▶ **WHAT YOU SHOULD DO**
Gather every line in the records below that contains the word "lines".

▶ **INFORMATION SUPPLIED**
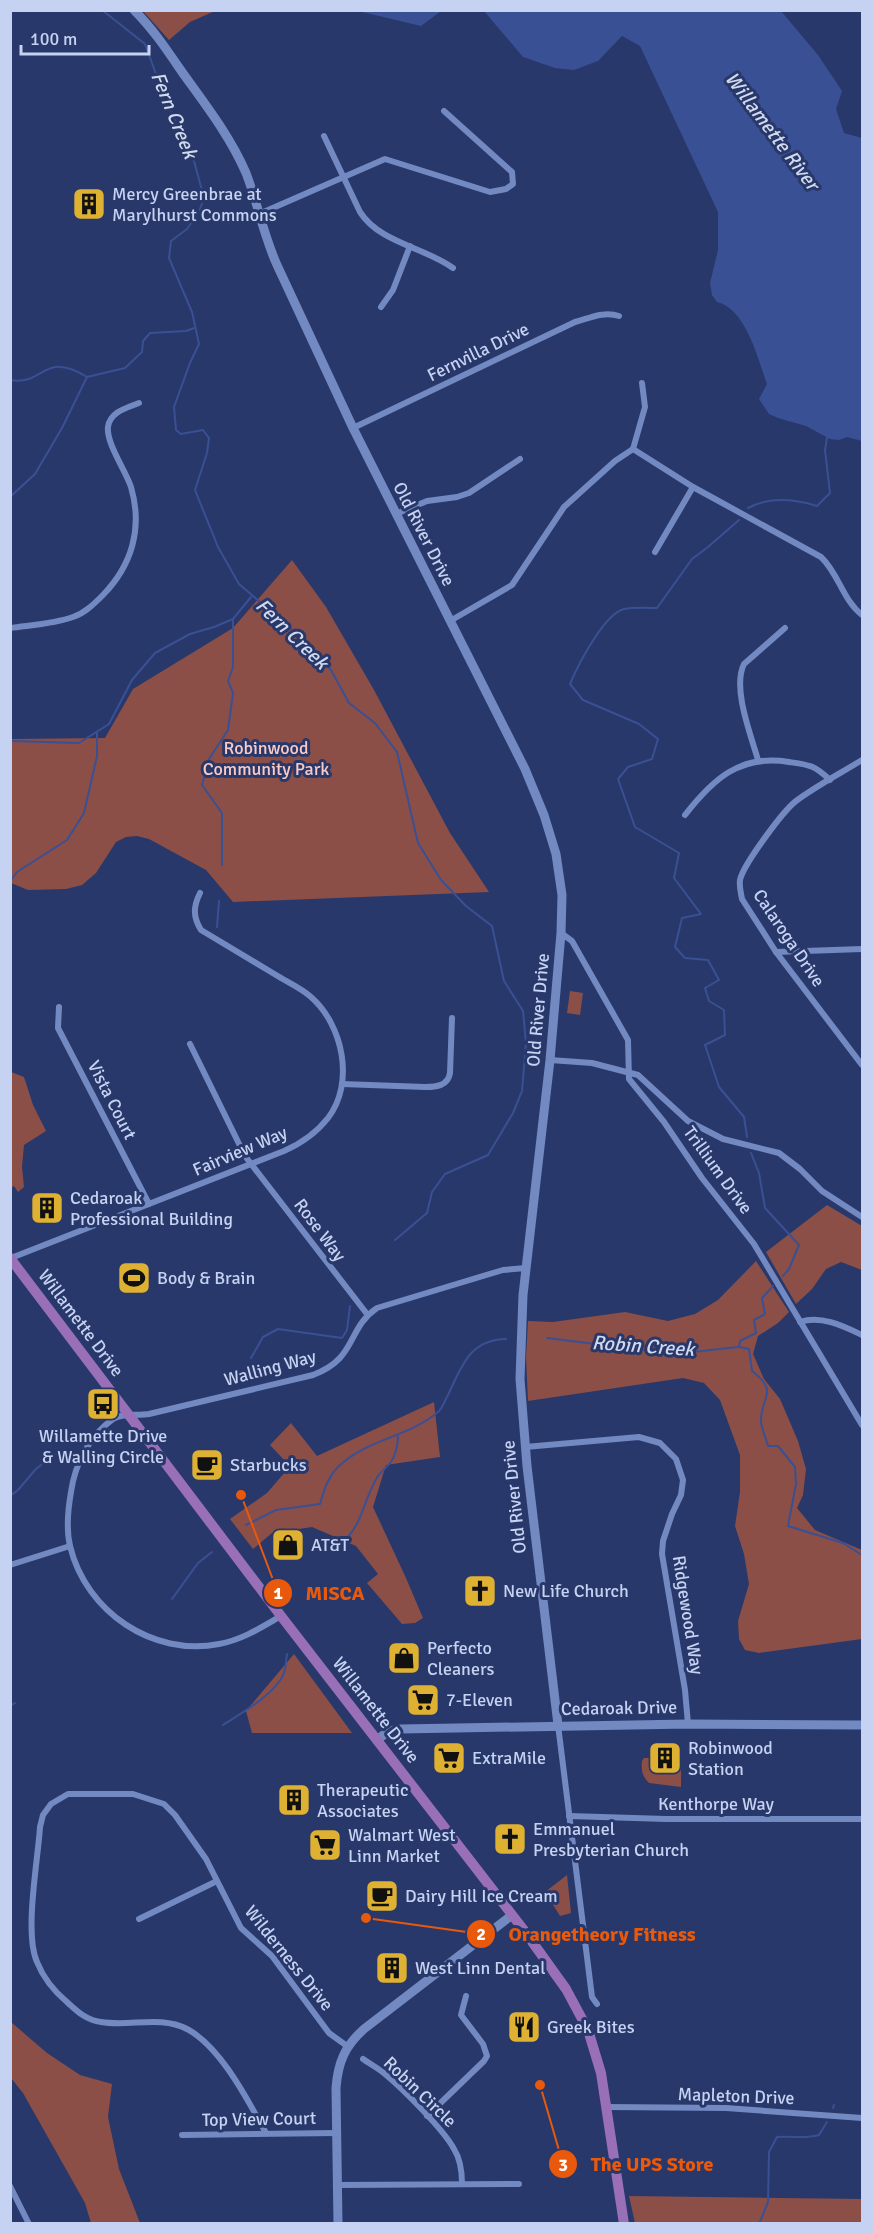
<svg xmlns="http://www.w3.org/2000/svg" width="873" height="2234" viewBox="0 0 873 2234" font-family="Signika,sans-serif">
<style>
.green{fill:#8b4f48}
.water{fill:#3a5094}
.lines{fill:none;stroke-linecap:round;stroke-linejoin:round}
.stream{stroke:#3a5094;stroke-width:2}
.street{stroke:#7389c1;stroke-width:6}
.secondary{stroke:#7389c1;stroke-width:9}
.primary{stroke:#996fb7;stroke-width:10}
.labels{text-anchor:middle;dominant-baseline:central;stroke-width:6;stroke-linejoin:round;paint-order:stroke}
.poi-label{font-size:18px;fill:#c6d2f1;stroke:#28386a;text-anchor:start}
.street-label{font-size:18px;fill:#c6d2f1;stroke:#28386a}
.park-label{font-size:18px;fill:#fccac3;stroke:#28386a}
.water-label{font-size:20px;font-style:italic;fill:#d1d9ed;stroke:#28386a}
.leader{fill:none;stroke:#e8590c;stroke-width:2}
.callout-dot{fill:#e8590c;stroke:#28386a;stroke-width:2}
.mark-label{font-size:18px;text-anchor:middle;font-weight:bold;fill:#fff}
.callout-label{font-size:20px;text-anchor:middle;font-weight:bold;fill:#e8590c;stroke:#28386a;stroke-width:6;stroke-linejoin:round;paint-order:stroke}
</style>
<rect width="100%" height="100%" fill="#28386a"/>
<g class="green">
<path d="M143,11H215L190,22L169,40Z"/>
<path d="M292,560L326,607L374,690L450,833L489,892L233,902L206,870L149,839L137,836L126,837L116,842L96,873L82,885L66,889L28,890L11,883V739L105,738L133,689L233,628Z"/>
<path d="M570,991L583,993L580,1015L567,1013Z"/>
<path d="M11,1072L24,1077L33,1105L46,1131L24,1145L22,1167L24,1187L18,1192L14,1186L11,1188Z"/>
<path d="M827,1205L862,1226V1270L841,1262L826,1269L812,1289L796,1304L766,1252Z"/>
<path d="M756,1261L789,1312L778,1323L758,1336L753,1354L764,1379L780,1399L798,1441L806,1469L803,1495L797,1508L815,1530L862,1550V1639L759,1653L745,1650L739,1639L738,1621L749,1584L744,1554L735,1526L740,1492V1455L720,1400L704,1383L683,1378L528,1401L526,1357L528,1321L553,1322L625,1312L668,1321L695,1314L718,1300Z"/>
<path d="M434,1402L440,1457L386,1465L373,1507L406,1578L423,1618L415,1623L402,1624L367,1583L378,1574L356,1546L312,1527L272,1533L253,1549L230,1519L267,1493L286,1471V1462L270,1445L291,1423L317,1456Z"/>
<path d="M294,1654L352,1733H252L246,1711Z"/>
<path d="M644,1758H652V1768H662L663,1765H681V1787L649,1783C642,1776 641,1770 642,1761Z"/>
<path d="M567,1875L571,1913L560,1916L545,1892Z"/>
<path d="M11,2022L47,2053L80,2075L112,2084L108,2117L119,2169L140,2223H91L85,2203L23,2093L11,2078Z"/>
<path d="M629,2196L862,2199V2223H635Z"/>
</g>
<g class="water">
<path d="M358,11H441L421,26Z"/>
<path d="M484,11H781L818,55L842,91L836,109L844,133L862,138V441L847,437L839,440L830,439L806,426L778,418L769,414L759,399L767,384C758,359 746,309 717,302L712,295L710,283L718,250V212L640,46L622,36L598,61L574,70L555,68L523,57Z"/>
</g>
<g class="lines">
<g class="stream">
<path d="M102,10L145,44L164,96L194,161L204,198L199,212L187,229L171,241L169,258L192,312L199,344L190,363L174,407L176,430L181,434L203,430L209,438L207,453L195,490L218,547L239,584L309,644L331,670L349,703L375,723L397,752L418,843L441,880L466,906L492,926L504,981L523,1011L526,1043L522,1091L513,1113L488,1155L445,1174L432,1192L427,1213L395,1240"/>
<path d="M10,380C46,386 42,350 87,377L125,368L142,352L143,341L150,333L186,331L194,328"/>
<path d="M10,497L35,474L62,428L87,377"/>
<path d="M748,508C770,496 794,499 817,506L830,493L825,450L827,438"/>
<path d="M739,520L708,547L692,559L657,608C647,608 634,607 624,609C604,614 578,665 570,684L583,700L639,724L658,739L652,759L628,767L618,779L635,827L679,853L674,878L701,914L682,918L675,947L685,958L708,960L719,980L705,988L709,1001L724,1010L725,1035L705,1045L719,1087L744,1117L747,1137"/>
<path d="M10,741L79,743L109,724L132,680L155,653L190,634L214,627L233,619L251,597"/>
<path d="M222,865V813L202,785L209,759L228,730L233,693L228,681L233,667V619"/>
<path d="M10,881L17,872L67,840L84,813L97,756V733"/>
<path d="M217,927L219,901"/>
<path d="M751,1153L759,1173L765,1208L799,1245L789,1269L783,1276"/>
<path d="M773,1286L762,1298L765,1314L754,1320L756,1333L740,1341L739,1347L749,1349L752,1371C778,1391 763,1395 761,1418C760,1426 766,1438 768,1446H778L795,1467L796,1484L788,1526L843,1543L862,1555"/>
<path d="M547,1338L643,1350L683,1353L738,1347"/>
<path d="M251,1358L263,1337L278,1329L342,1338L347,1330L350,1306"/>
<path d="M10,1496L18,1490L36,1469L60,1450"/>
<path d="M246,1525L276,1510L320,1504C324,1490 328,1477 338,1467C366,1439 410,1437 439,1411C443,1407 445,1400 448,1395C462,1366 469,1340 506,1339"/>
<path d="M347,1538C363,1521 365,1496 378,1476C382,1471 387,1467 391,1462C396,1454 398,1444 398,1435"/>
<path d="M172,1599L198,1563L212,1552"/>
<path d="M10,1706L15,1703"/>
<path d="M223,1725C240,1714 277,1693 284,1673C286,1667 286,1660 287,1654"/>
<path d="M833,2108L834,2105"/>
<path d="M759,2224L768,2202L769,2152L777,2137C792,2136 805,2139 819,2135L827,2122"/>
</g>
<g class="street">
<path d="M324,136L360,212C380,243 424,247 453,268"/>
<path d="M259,214L385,159L490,192L506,189L513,184L512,172L444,111"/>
<path d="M381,307L393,290L410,246"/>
<path d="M353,428L575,322C590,318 604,311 619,316"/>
<path d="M633,449L693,487L821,557C839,574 842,599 862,615"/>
<path d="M633,449L645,407L642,383"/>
<path d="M396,514L427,501L457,497L469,493L520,459"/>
<path d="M655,552L693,487"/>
<path d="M450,621L512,585L564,507L615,461L633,449"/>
<path d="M10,628C31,625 54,624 73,617C85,613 94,604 103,595C132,565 143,528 131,487C126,471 106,443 108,427C110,412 126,408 139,403"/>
<path d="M758,760C751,735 732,688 744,664L785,628"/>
<path d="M862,760C841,773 816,786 796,801C783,811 743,865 740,880C739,887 741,893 742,899L776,952L862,1065"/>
<path d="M685,815C713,779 740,754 789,762C810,765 814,765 830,780"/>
<path d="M561,933L572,941L628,1040L629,1079L664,1122L702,1178L754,1244L862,1425"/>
<path d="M776,952L862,949"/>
<path d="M59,1007L58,1028L149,1204"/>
<path d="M190,1044L245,1156L367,1314"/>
<path d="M550,1060L592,1063L638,1075L688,1121L723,1139L779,1153L800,1169L822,1191L862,1217"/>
<path d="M342,1084L425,1087C436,1087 448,1086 450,1073L452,1018"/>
<path d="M11,1258L284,1151C300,1144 317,1132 328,1118C355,1083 343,1025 311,997C301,988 287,982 276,975C251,960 226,945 201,930C193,917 193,907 200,893"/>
<path d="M800,1322C821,1315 843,1326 862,1335"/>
<path d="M525,1447L639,1437L660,1443L676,1459L683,1480L681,1495L672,1514L663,1541L662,1554L685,1690L688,1724"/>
<path d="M10,1565L70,1546"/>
<path d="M281,1616C262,1627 242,1640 219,1644C153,1657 86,1612 70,1546C66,1529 68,1509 71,1492C75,1464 89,1436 113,1419C122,1413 138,1416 149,1414C204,1401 258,1388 313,1375C358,1358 346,1329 377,1308L503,1270L526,1268"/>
<path d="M558,1725L592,1997L597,2004"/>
<path d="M569,1816L666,1819H862"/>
<path d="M139,1919L217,1881"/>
<path d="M363,2059C370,2064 378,2068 385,2074C403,2089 444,2130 454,2149C461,2160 462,2172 462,2184"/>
<path d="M607,2107L726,2108L862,2118"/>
<path d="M427,2116L484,2061L487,2056L483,2044L461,2015L466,1996"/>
<path d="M266,2133C248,2101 221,2047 187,2029C160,2015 130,2027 101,2022C86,2020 78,2012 67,2002C55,1992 43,1977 37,1962C24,1933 38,1860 40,1827L43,1815L51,1804L68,1794H133L164,1804L175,1815L206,1859L241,1928L272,1956L329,2033L347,2046"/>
<path d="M182,2135L337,2133"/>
<path d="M337,2185L519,2184"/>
<path d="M10,2186L29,2224"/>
</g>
<g class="secondary">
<path d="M134,10C153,29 167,50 182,72C205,104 230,136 246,173C258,204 263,234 277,265L353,428L525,769L544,815L556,854L562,895L561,933L550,1060L523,1295L520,1379L527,1466L558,1725"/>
<path d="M378,1739L389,1731L401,1729L688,1724L862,1725"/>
<path d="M338,2224L336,2088C338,2062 345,2046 364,2029L512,1915"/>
</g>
<path class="primary" d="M10,1258L281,1616L523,1929L566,1989L588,2030L601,2073L624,2224"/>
</g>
<defs>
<symbol id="building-square" viewBox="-11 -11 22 22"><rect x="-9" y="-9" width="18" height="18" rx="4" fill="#deb133" stroke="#28386a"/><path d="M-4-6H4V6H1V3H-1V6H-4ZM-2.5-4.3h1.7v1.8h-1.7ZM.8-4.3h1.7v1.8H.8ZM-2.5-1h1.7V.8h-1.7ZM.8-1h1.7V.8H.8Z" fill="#111"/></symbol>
<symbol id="stadium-square" viewBox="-11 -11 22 22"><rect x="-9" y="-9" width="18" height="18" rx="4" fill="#deb133" stroke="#28386a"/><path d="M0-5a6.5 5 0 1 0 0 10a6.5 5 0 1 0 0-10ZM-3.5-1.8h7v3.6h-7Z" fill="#111"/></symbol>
<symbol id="bus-square" viewBox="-11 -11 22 22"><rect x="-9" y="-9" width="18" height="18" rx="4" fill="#deb133" stroke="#28386a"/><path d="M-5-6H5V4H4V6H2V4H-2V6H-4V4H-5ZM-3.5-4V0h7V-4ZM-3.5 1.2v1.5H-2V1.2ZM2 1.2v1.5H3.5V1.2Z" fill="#111"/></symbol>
<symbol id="cafe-square" viewBox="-11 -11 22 22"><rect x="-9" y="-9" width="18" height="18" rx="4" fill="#deb133" stroke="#28386a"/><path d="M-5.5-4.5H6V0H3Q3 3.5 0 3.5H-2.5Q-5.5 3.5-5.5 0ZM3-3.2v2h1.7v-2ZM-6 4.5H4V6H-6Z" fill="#111"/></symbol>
<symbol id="shop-square" viewBox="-11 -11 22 22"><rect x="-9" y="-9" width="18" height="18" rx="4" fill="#deb133" stroke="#28386a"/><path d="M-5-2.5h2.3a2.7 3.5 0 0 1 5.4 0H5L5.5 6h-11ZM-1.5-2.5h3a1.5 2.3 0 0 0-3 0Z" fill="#111"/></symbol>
<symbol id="church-square" viewBox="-11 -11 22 22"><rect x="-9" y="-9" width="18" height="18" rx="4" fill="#deb133" stroke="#28386a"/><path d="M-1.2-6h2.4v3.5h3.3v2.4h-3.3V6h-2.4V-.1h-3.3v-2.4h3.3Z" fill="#111"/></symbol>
<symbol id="supermarket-square" viewBox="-11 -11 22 22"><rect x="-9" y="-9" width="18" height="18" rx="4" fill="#deb133" stroke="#28386a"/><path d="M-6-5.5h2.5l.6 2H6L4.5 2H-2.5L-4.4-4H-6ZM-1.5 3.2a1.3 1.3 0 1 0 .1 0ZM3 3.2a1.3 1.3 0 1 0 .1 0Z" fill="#111"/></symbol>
<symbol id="restaurant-square" viewBox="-11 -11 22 22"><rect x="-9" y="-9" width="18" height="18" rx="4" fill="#deb133" stroke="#28386a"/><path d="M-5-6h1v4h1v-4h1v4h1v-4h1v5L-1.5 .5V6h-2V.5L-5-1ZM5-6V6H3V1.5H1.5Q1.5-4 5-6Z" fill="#111"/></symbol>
</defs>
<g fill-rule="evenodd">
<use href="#building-square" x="70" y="185" width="38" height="38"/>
<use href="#building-square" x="28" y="1189" width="38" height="38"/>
<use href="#stadium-square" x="115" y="1259" width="38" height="38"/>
<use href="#bus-square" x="84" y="1385" width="38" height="38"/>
<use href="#cafe-square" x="188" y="1446" width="38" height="38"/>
<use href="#shop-square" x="269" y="1526" width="38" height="38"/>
<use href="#church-square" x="461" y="1572" width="38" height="38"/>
<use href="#shop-square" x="385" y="1639" width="38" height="38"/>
<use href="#supermarket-square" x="404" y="1681" width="38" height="38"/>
<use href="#supermarket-square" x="430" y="1739" width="38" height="38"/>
<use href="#building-square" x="646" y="1739" width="38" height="38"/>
<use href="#building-square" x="275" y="1781" width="38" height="38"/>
<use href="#church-square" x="491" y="1820" width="38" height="38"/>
<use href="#supermarket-square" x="306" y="1826" width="38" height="38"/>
<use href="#cafe-square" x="363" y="1877" width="38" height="38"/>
<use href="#building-square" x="373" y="1949" width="38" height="38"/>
<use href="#restaurant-square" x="505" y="2008" width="38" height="38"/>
</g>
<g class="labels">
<g class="poi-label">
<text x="112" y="194">Mercy Greenbrae at<tspan x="112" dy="21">Marylhurst Commons</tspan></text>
<text x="70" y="1198">Cedaroak<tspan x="70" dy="21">Professional Building</tspan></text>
<text x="157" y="1278">Body &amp; Brain</text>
<text x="103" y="1436" text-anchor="middle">Willamette Drive<tspan x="103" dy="21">&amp; Walling Circle</tspan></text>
<text x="230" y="1465">Starbucks</text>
<text x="311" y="1545">AT&amp;T</text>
<text x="503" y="1591">New Life Church</text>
<text x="427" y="1648">Perfecto<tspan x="427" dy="21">Cleaners</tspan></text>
<text x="446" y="1700">7-Eleven</text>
<text x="688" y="1748">Robinwood<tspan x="688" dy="21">Station</tspan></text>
<text x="472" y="1758">ExtraMile</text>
<text x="317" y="1790">Therapeutic<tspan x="317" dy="21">Associates</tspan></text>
<text x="533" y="1829">Emmanuel<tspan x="533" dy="21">Presbyterian Church</tspan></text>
<text x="348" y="1835">Walmart West<tspan x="348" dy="21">Linn Market</tspan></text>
<text x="405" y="1896">Dairy Hill Ice Cream</text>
<text x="415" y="1968">West Linn Dental</text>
<text x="547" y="2027">Greek Bites</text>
</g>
<g class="street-label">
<text transform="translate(478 352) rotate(-26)">Fernvilla Drive</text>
<text transform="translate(424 534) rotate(63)">Old River Drive</text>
<text transform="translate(789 938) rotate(56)">Calaroga Drive</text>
<text transform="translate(538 1010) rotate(-85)">Old River Drive</text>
<text transform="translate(112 1100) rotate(63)">Vista Court</text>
<text transform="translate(240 1151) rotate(-23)">Fairview Way</text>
<text transform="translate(718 1170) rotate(54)">Trillium Drive</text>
<text transform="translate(320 1230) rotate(53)">Rose Way</text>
<text transform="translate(81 1323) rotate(53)">Willamette Drive</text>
<text transform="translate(270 1368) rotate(-15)">Walling Way</text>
<text transform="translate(514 1497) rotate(-96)">Old River Drive</text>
<text transform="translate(688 1615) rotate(81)">Ridgewood Way</text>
<text transform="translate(619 1708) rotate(-1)">Cedaroak Drive</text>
<text transform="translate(376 1710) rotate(52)">Willamette Drive</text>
<text x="716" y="1804">Kenthorpe Way</text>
<text transform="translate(289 1958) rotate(51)">Wilderness Drive</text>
<text transform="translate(420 2092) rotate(44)">Robin Circle</text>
<text transform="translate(736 2096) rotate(2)">Mapleton Drive</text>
<text transform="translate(259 2119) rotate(-1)">Top View Court</text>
</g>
<g class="park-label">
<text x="266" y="748">Robinwood<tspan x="266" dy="21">Community Park</tspan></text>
</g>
<g class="water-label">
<text transform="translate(174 115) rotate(68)">Fern Creek</text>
<text transform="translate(772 131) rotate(53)">Willamette River</text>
<text transform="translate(292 634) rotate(44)">Fern Creek</text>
<text transform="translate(643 1346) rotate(4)">Robin Creek</text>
</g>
</g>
<path class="leader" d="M241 1495L278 1593M366 1918L481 1934M540 2085L563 2164"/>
<g class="callout-dot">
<circle cx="241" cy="1495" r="6"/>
<circle cx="366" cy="1918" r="6"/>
<circle cx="540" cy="2085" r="6"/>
<circle cx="278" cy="1593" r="15"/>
<circle cx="481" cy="1934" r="15"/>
<circle cx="563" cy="2164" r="15"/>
</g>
<g class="mark-label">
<text x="278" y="1599">1</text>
<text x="481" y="1940">2</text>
<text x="563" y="2171">3</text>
</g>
<g class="callout-label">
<text x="335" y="1600">MISCA</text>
<text x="602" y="1941">Orangetheory Fitness</text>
<text x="652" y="2171">The UPS Store</text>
</g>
<rect width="873" height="2234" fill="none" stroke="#c6d2f1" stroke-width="24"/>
<path d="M21 45v9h128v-9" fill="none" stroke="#c6d2f1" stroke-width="3"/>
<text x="30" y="45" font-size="18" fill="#c6d2f1" stroke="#28386a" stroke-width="4.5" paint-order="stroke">100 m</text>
</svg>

▶ **RESULT OF THIS EXERCISE**
.lines{fill:none;stroke-linecap:round;stroke-linejoin:round}
<g class="lines">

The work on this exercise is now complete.